=== WORK TO BE COMPLETED ===
Give back the line that contains "PUR-203, owner: 吉田 千尋 -> 藤田 さくら" and every following line, exactly as they appear, through the end of the data.
=== MATERIAL FOR THE TASK ===
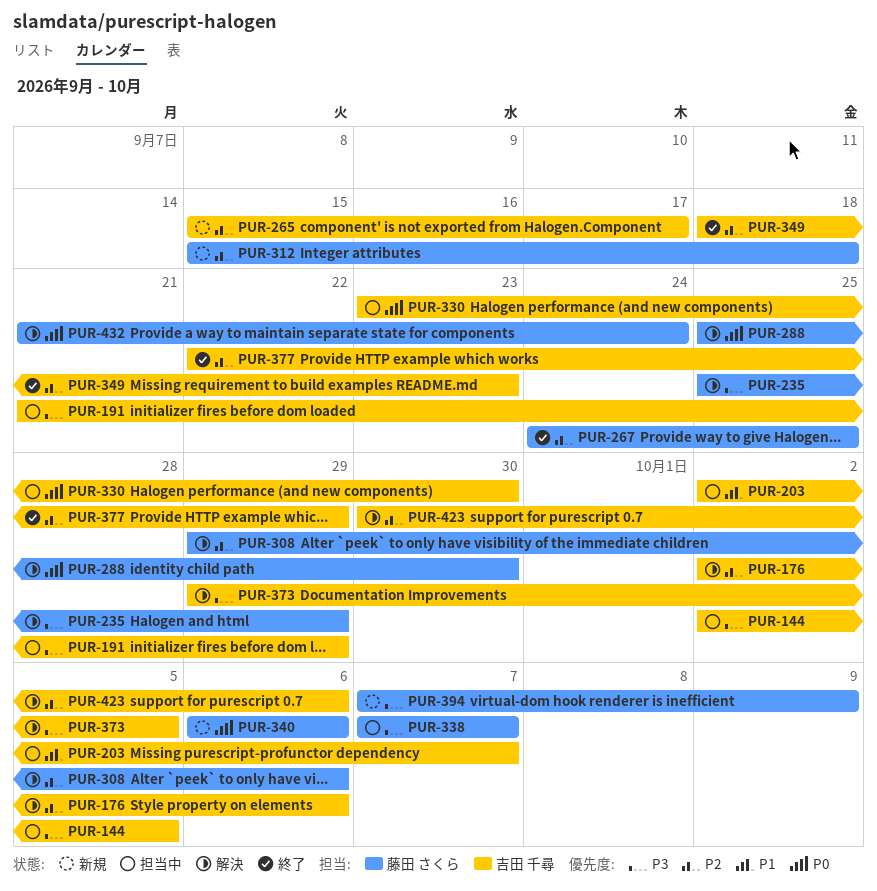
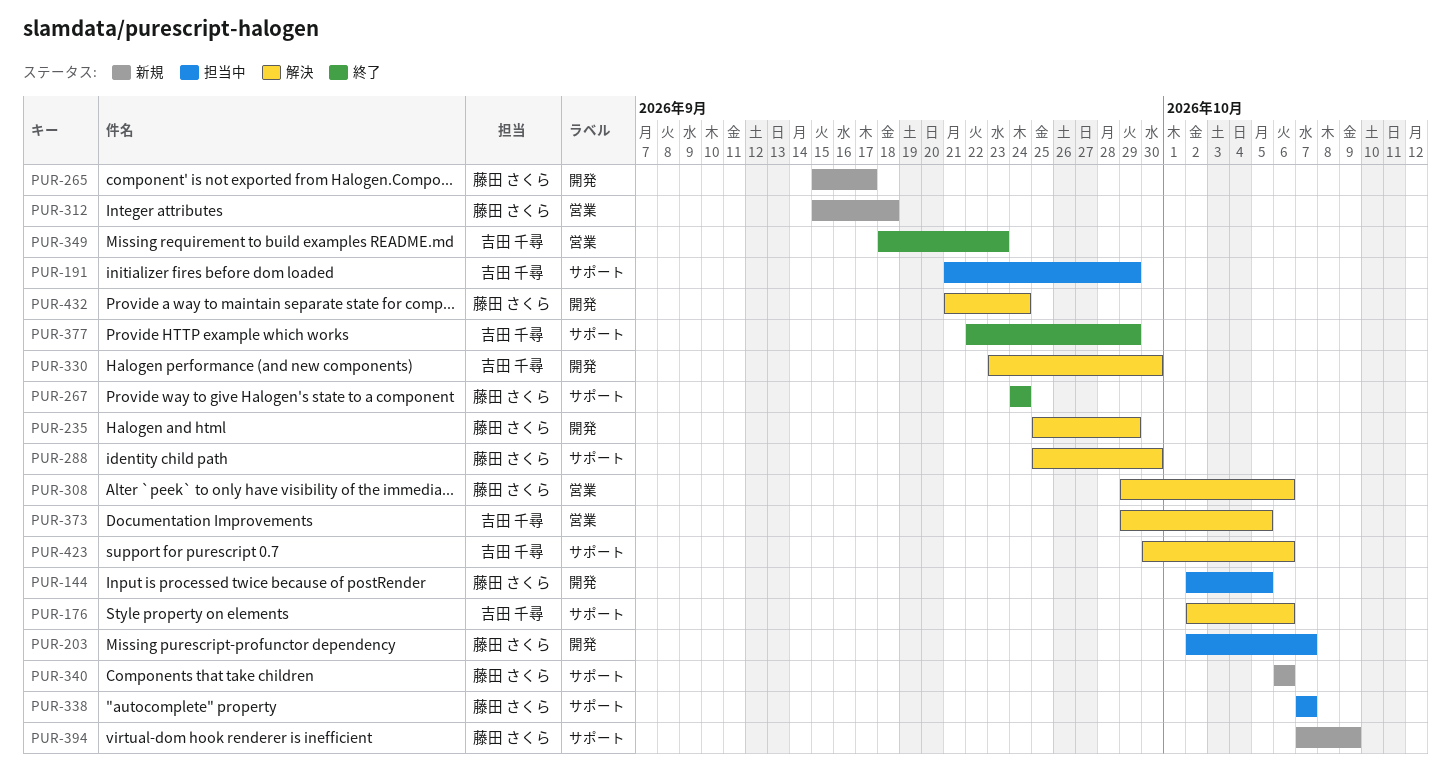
PUR-144, owner: 吉田 千尋 -> 藤田 さくら
PUR-203, owner: 吉田 千尋 -> 藤田 さくら
PUR-265, owner: 吉田 千尋 -> 藤田 さくら
PUR-267, due: Sep 25 -> Sep 24
PUR-330, status: 担当中 -> 解決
===
=== WORKED SOLUTION ===
PUR-203, owner: 吉田 千尋 -> 藤田 さくら
PUR-265, owner: 吉田 千尋 -> 藤田 さくら
PUR-267, due: Sep 25 -> Sep 24
PUR-330, status: 担当中 -> 解決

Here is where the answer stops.